- [WORK ORDER]: When you reach the line containing "For the purposes of this Ordinance, the" in the entries below, begin reproducing lines exactly, and stop once the line containing "means a public" is done.

- [DATA RECORDS]:
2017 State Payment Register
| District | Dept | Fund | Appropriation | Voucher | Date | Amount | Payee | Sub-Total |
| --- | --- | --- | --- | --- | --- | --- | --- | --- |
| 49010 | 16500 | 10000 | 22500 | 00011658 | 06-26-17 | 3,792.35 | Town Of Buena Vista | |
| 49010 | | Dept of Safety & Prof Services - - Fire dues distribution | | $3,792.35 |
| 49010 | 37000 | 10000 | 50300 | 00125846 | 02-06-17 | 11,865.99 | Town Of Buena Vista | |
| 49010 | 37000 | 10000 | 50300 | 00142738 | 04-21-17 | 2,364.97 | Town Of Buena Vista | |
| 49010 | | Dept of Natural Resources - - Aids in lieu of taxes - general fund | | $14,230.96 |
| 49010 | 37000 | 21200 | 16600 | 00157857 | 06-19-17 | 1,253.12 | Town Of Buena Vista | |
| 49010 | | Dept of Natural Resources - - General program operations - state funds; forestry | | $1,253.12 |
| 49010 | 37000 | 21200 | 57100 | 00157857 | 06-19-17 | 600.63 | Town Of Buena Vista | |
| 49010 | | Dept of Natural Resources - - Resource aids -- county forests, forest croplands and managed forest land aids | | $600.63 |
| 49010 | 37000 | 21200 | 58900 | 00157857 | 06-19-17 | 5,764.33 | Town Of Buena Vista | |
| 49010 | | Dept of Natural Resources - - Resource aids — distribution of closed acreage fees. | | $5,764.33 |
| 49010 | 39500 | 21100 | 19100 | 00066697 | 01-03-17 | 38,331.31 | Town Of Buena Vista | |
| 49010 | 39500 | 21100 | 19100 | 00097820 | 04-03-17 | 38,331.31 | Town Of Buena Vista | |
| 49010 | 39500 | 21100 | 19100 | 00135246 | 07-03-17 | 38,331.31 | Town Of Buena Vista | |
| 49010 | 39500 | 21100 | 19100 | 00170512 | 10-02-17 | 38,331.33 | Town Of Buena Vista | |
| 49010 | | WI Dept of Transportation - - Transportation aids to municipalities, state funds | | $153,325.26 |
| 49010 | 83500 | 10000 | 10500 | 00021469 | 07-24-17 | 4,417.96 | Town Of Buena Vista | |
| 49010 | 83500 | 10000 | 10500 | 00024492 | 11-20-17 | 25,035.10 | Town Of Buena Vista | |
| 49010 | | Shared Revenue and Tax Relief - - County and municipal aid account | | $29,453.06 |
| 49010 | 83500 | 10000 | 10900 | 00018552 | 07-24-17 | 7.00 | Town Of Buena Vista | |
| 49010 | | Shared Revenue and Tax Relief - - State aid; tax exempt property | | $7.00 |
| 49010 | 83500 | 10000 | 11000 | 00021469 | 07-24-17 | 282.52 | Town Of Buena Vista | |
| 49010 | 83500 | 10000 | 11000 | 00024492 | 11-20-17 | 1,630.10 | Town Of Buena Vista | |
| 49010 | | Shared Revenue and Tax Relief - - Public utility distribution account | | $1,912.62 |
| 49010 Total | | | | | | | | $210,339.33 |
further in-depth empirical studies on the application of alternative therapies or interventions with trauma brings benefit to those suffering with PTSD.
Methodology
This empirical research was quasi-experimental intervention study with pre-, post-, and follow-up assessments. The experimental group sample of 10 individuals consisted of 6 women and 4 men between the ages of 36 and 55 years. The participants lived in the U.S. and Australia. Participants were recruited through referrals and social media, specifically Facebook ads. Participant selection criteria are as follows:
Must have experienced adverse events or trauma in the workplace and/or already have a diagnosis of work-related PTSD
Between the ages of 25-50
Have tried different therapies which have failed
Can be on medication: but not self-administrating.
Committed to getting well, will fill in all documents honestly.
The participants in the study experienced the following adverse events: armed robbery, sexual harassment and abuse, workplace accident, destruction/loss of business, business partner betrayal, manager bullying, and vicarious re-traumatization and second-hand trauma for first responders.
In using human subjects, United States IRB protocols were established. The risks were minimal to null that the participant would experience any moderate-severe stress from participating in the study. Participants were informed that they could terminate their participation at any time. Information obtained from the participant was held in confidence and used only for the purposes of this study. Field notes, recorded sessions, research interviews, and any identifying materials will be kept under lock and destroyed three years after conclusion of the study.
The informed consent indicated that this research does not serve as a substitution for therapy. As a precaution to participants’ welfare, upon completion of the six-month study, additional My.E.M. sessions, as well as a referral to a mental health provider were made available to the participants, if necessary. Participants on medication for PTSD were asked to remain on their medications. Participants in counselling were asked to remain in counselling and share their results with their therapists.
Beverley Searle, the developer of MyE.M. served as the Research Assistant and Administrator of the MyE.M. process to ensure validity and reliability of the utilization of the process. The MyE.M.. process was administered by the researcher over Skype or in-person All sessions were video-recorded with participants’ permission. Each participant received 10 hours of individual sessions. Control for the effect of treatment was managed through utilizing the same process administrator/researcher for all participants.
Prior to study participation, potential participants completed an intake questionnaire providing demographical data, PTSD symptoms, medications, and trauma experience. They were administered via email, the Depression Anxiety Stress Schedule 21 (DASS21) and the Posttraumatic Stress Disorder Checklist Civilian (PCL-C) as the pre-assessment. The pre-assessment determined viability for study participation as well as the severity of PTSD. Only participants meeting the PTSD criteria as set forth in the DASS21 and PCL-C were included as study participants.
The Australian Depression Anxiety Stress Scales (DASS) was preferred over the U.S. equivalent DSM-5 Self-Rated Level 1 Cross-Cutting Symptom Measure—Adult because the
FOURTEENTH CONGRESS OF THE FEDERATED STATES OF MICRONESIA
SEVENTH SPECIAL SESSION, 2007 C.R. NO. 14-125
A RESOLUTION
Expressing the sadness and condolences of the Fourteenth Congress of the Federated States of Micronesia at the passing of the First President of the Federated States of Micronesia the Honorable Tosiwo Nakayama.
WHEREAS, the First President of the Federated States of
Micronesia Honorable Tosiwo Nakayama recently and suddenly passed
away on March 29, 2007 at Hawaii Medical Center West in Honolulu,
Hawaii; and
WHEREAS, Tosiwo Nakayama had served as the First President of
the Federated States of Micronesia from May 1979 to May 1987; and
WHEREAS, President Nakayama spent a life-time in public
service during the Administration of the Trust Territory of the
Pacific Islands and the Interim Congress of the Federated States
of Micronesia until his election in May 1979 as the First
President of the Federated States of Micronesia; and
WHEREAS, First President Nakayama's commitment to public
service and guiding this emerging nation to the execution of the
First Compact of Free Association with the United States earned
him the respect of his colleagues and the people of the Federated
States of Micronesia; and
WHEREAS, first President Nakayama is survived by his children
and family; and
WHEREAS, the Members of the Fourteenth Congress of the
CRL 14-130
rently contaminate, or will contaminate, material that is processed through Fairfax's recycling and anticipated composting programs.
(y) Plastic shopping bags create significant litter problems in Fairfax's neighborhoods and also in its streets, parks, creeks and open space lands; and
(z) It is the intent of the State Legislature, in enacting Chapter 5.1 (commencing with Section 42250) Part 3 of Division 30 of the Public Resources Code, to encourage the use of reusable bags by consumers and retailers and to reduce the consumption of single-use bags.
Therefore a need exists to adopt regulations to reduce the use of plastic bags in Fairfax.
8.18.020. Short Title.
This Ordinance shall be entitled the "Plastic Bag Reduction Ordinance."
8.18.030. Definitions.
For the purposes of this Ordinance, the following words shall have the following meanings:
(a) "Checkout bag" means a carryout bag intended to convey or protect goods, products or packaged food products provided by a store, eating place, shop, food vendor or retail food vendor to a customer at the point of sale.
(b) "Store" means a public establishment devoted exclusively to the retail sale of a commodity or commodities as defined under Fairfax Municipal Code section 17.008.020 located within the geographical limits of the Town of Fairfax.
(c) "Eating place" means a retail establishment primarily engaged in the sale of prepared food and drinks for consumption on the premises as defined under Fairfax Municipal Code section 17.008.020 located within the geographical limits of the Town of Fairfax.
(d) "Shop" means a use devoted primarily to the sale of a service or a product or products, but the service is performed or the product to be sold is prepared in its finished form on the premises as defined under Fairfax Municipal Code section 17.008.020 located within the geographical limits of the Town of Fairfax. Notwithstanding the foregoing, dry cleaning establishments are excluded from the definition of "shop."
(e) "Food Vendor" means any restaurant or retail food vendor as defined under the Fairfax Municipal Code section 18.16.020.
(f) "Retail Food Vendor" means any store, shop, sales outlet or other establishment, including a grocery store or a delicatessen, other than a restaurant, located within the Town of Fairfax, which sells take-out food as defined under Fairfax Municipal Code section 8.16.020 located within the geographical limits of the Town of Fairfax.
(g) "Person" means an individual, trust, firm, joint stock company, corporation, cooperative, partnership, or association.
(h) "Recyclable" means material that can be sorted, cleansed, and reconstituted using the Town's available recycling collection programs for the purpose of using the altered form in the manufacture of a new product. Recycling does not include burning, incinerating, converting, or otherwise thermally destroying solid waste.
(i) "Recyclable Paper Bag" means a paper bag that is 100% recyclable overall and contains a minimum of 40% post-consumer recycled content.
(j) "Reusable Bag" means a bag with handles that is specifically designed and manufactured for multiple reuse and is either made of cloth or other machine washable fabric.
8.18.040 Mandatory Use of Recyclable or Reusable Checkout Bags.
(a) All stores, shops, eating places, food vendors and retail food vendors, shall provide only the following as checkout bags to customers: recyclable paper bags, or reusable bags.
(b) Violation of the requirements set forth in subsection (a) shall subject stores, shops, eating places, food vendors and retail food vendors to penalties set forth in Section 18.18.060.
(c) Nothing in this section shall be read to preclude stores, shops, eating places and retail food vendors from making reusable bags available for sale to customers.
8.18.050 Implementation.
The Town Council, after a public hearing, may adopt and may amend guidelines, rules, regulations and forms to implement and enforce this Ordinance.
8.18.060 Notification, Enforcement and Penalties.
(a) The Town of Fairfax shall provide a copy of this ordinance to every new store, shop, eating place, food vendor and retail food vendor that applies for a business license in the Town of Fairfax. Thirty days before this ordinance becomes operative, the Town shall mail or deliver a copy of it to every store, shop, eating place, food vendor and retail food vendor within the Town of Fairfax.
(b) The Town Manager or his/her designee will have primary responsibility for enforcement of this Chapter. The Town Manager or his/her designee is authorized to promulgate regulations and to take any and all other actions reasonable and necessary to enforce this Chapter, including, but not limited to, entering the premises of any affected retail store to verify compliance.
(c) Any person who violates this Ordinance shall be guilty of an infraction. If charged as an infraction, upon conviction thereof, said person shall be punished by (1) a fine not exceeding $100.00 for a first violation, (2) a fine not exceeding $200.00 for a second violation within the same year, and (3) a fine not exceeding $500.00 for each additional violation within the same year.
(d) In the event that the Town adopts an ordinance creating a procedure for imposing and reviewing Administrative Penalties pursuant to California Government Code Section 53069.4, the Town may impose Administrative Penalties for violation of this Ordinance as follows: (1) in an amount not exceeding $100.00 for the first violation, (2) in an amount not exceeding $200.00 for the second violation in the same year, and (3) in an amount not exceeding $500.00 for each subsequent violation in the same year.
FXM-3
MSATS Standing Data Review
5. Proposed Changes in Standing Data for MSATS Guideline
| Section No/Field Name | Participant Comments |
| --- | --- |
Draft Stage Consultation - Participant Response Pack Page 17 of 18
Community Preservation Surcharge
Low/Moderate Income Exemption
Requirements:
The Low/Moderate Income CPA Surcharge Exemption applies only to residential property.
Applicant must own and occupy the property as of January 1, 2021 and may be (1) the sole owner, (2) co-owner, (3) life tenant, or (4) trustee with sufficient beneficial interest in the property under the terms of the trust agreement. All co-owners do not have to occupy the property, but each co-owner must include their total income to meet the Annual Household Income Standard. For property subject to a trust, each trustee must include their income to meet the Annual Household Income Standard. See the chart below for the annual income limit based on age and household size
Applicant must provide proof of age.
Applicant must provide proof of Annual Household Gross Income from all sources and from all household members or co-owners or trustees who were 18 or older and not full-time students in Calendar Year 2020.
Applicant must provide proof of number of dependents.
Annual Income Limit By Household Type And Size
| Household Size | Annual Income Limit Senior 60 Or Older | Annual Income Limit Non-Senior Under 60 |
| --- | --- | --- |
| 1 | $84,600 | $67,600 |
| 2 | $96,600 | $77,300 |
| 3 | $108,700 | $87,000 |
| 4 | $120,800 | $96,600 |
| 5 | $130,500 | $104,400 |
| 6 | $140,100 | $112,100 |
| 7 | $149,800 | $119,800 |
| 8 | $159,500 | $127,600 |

- [RESPONSE BELOW]:
For the purposes of this Ordinance, the following words shall have the following meanings:
(a) "Checkout bag" means a carryout bag intended to convey or protect goods, products or packaged food products provided by a store, eating place, shop, food vendor or retail food vendor to a customer at the point of sale.
(b) "Store" means a public establishment devoted exclusively to the retail sale of a commodity or commodities as defined under Fairfax Municipal Code section 17.008.020 located within the geographical limits of the Town of Fairfax.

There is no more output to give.